The width of one level is defined as the length between the end-nodes (the leftmost and rightmost non-null nodes), where the null nodes between the end-nodes are also counted into the length calculation.
It is guaranteed that the answer will in the range of 32-bit signed integer.
Example 1:
Input: root = [1,3,2,5,3,null,9] Output: 4 Explanation: The maximum width existing in the third level with the length 4 (5,3,null,9).
Example 2:
Input: root = [1,3,null,5,3] Output: 2 Explanation: The maximum width existing in the third level with the length 2 (5,3).
Example 3:
Input: root = [1,3,2,5] Output: 2 Explanation: The maximum width existing in the second level with the length 2 (3,2).
Example 4:
Input: root = [1,3,2,5,null,null,9,6,null,null,7] Output: 8 Explanation: The maximum width existing in the fourth level with the length 8 (6,null,null,null,null,null,null,7).
Constraints:
[1, 3000]
.-100 <= Node.val <= 100
The description was taken from
https://leetcode.com/problems/maximum-width-of-binary-tree/.
#O(N) Time, O(N) Space
class Solution:
def widthOfBinaryTree(self, root: TreeNode) -> int:
def bfs(root:TreeNode) -> int:
max_width = 0
queue = collections.deque([(root, 1)])
while queue:
layer = len(queue)
_, left = queue[0]
_, right = queue[-1]
max_width = max(max_width, right - left + 1)
for _ in range(layer):
node, index = queue.popleft()
if node.left:
queue.append((node.left, 2 * index))
if node.right:
queue.append((node.right, 2 * index + 1))
return max_width
return bfs(root)
Since we know we're dealing with the width of a binary tree, that is a good hint that a Breadth-First Search is a good approach to use so that we can search the tree level by level.

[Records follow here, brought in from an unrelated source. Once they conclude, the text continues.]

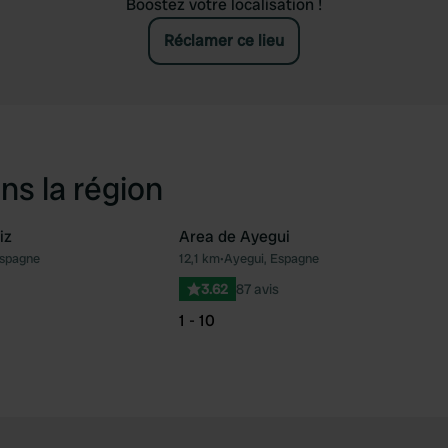
Boostez votre localisation !
Réclamer ce lieu
ns la région
iz
Area de Ayegui
Espagne
12,1 km
•
Ayegui, Espagne
Préféré
Pré
3.62
87 avis
1 - 10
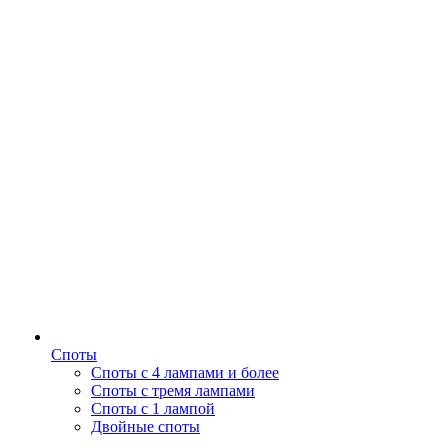
Споты
Споты с 4 лампами и более
Споты с тремя лампами
Споты с 1 лампой
Двойные споты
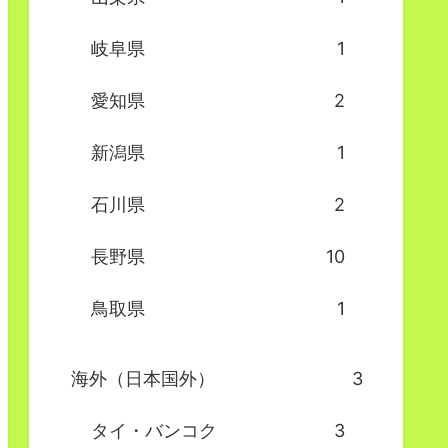
岐阜県
1
愛知県
2
新潟県
1
石川県
2
長野県
10
鳥取県
1
海外（日本国外）
3
タイ・バンコク
3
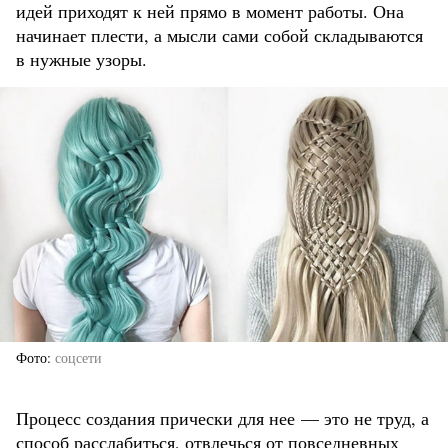
идей приходят к ней прямо в момент работы. Она
начинает плести, а мысли сами собой складываются
в нужные узоры.
Фото
соцсети
Процесс создания прически для нее — это не труд, а
способ расслабиться, отвлечься от повседневных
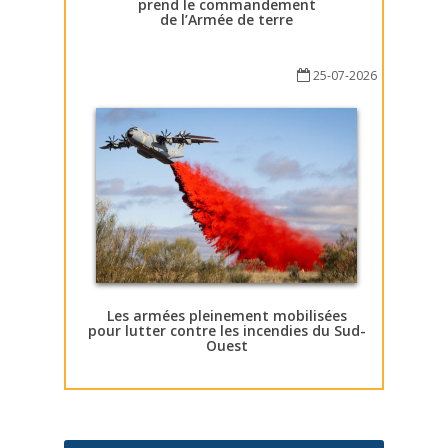
prend le commandement
de l’Armée de terre
25-07-2026
Les armées pleinement mobilisées
pour lutter contre les incendies du Sud-
Ouest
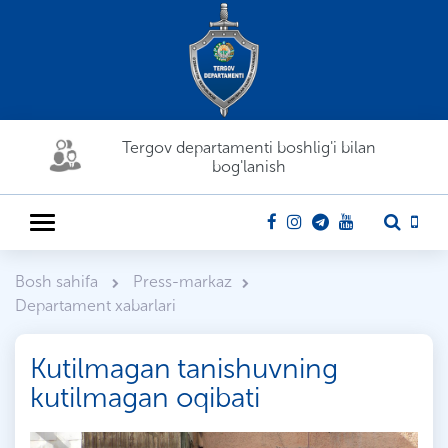
Tergov departamenti boshlig'i bilan
bog'lanish
Bosh sahifa
Press-markaz
Departament xabarlari
Kutilmagan tanishuvning
kutilmagan oqibati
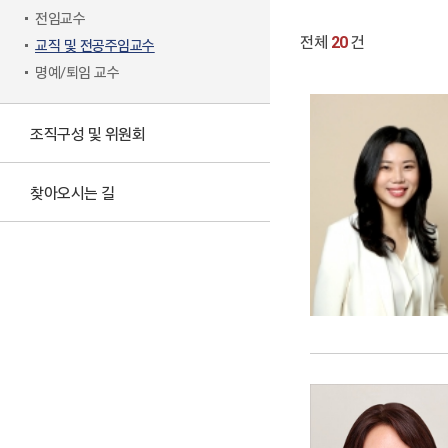
전임교수
전체
20
건
교직 및 전공주임교수
명예/퇴임 교수
조직구성 및 위원회
찾아오시는 길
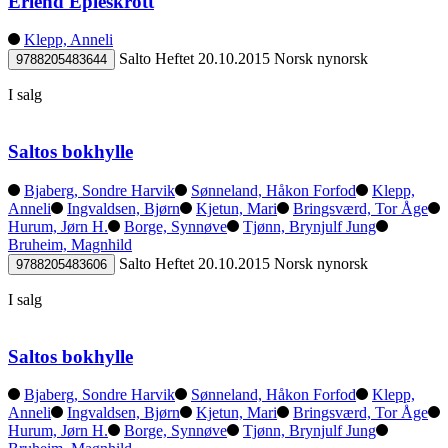
Erlend Epleskrott
Klepp, Anneli
Salto
Heftet
20.10.2015
Norsk nynorsk
9788205483644
I salg
Saltos bokhylle
Bjaberg, Sondre Harvik
Sønneland, Håkon Forfod
Klepp,
Anneli
Ingvaldsen, Bjørn
Kjetun, Mari
Bringsværd, Tor Åge
Hurum, Jørn H.
Borge, Synnøve
Tjønn, Brynjulf Jung
Bruheim, Magnhild
Salto
Heftet
20.10.2015
Norsk nynorsk
9788205483606
I salg
Saltos bokhylle
Bjaberg, Sondre Harvik
Sønneland, Håkon Forfod
Klepp,
Anneli
Ingvaldsen, Bjørn
Kjetun, Mari
Bringsværd, Tor Åge
Hurum, Jørn H.
Borge, Synnøve
Tjønn, Brynjulf Jung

However, there is a trick to this problem. In order to not have to append null values, we can calculate the index of each child node by multiplying the current index by two for a left child node, or the current index by two, plus one, for a right child node. This way, we only have non-null values in our queue.
Let's start by creating our bfs
function that will take a root node to begin the search.
def bfs(root:TreeNode) -> int:
In our function, we will initialize a width counter and a queue, with the initial index of the root.
max_width = 0
queue = collections.deque([(root, 1)])
Next, we will make a loop that we will use to traverse each layer of the tree that will run until there are no more layers of nodes to process.
while queue:
At the beginning of each iteration, before processing any nodes, we will get a quick count of how many nodes are in the layer to know the number of nodes we need to visit.
layer = len(queue)
Since we aren't adding any null values to our queue, we can't use this value to calculate the width. To do that, we will peek at the index of the most-left node in our queue, subtract that by the index of the most-right node in our queue, then add one.
_, left = queue[0]
_, right = queue[-1]
max_width = max(max_width, right - left + 1)
We are calculating the width, not the distance, so that is why we add one in the calculation.
If we had this tree below, the width of the second layer would be two. If we just calculated the distance, we would get one, so we need to add two to get the width.
After getting the width of the current layer, we will go through the layer and pop off each node from the queue along with their index values.
for _ in range(layer):
node, index = queue.popleft()
If the node we just popped off has a left node, we will push it into the queue with the index value of the current node's index multiplied by two.
if node.left:
queue.append((node.left, 2 * index))
If the node we just popped off has a right node, we will push it into the queue with the index value of the current node's index multiplied by two, plus one.
if node.right:
queue.append((node.right, 2 * index + 1))
Going back to the example of this small tree below, the root would be index one.
We can calculate that the left child would be index two because two multiplied by one is two.
We can calculate that the right child would be index three because two multiplied by one, plus one, is three.
After we have broken from the loop because there are were more layers to process, we will return the maximum width that we calculated.
return max_width
With the bfs
function built, all there is to do now is to make the initial function call from the root.
return bfs(root)